Migrants help to socialise the world

Briefly heard on the ABC while I was driving home from visiting my mother's nursing home on Monday, UK philosopher AC Grayling talked about migration and about the opportunities that it offers humanity. As he spoke, thousands more refugees from the Middle East and Africa were arriving by boat, on foot, on a train, on a bus, or in the back of a locked truck, on their way to seek a new home in Europe. In this picture, Syrian refugees board a train bound for Serbia.

On the one hand I feel lucky to have been born in a country where peace is the norm on the political level - even though rhetoric heard in the public sphere might rise in temperature from time to time to a level higher than some might wish - and so there is no need for me to go anywhere seeking it. On the other hand as an Australian I owe my very existence to people who made the choice at some point in their lives to relocate from one place to another, always over long distances. Most of my forbears came from the British Isles to the new, free colonies in the south of the continent after Transportation had ended, and then there's my father's father who came from the relative comfort of a privileged life in a Portuguese colony in Africa to live in the poorer parts of Melbourne for the rest of his life.

While I am a product of their legacy I am equally a product of the culture they built alongside their peers, a culture steeped in British customs and institutions developed over centuries in a Europe often riven by war. Like them, I seek peace and quiet on a daily basis.

Unlike so many refugees who feel compelled to make the move north to Europe from parts of the world that continue to be full of strife, slaughter, and other unsavoury conditions, I have a comfortable home to come home to at the end of every day. And when I see the homeless living in my city as they sleep gathered up against the hard foundations of buildings full of offices, I also think of the migrants sleeping wherever they can as they slowly move their lives from one uncertain stopover to the next in their determined search for the peace we all want at the end of the day.

So as Grayling recommends, we should welcome them, the migrants. Net positive migration in Australia is keeping the economy strong, as well. The stimulus they bring with them along with their languages and customs and religions and cuisine refreshes the economy more broadly, which is good for the entire nation.

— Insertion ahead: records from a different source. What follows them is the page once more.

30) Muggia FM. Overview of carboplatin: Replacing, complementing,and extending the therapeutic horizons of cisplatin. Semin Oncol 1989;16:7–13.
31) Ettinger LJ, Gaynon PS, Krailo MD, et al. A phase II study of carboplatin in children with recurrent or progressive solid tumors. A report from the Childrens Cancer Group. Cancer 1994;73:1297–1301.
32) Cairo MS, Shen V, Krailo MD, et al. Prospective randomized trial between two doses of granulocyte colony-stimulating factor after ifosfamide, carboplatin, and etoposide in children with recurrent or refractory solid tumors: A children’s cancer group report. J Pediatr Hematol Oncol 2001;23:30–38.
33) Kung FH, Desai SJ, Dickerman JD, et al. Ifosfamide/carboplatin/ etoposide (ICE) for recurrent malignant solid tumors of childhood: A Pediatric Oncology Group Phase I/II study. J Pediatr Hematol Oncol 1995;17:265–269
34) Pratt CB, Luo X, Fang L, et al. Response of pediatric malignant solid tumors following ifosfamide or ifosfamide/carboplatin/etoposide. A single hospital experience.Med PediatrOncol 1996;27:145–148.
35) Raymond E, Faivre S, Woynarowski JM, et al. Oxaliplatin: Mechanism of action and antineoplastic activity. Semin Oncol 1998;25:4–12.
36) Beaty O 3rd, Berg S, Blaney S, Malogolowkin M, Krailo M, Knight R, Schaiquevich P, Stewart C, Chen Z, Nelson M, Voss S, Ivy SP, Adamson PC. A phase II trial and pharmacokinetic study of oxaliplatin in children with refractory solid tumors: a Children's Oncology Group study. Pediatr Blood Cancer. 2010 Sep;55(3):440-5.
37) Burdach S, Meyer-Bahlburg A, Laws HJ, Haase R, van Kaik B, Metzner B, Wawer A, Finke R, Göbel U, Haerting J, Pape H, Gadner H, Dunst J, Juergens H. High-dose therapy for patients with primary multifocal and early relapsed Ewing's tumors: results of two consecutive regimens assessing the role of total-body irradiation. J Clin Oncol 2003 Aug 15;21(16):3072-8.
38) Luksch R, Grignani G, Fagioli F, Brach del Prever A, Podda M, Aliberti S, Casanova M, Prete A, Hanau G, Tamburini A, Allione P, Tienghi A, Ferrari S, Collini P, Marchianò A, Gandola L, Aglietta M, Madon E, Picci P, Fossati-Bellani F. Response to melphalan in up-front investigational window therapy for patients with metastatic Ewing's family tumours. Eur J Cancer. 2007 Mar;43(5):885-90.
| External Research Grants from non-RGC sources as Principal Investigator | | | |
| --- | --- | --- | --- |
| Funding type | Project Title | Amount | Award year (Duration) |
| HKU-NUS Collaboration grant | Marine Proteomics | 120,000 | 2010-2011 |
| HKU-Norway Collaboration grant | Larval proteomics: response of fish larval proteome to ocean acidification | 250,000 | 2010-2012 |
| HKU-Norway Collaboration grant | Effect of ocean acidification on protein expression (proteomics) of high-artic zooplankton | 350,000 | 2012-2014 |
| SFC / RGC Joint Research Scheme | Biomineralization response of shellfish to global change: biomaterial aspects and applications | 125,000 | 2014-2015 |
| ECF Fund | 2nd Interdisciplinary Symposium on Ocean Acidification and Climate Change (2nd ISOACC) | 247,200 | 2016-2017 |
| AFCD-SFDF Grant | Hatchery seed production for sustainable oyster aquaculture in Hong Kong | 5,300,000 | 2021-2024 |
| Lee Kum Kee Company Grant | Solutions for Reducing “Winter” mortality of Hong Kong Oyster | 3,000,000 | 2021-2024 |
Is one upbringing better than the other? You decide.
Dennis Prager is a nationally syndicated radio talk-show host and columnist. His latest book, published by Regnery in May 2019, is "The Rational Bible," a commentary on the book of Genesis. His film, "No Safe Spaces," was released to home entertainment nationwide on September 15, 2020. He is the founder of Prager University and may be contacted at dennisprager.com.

While they build their lives here they engage in thousands of financial activities as they find accommodation, work, long-term companionship, a school for their children, and as they spend their money on the necessities and luxuries we all desire.

Together we will build a more interesting, more diverse, and a stronger society, one able to better withstand the stresses that exist everywhere in an increasingly globalised world where peace is only guaranteed insofar as it is the aspiration of all of people living there.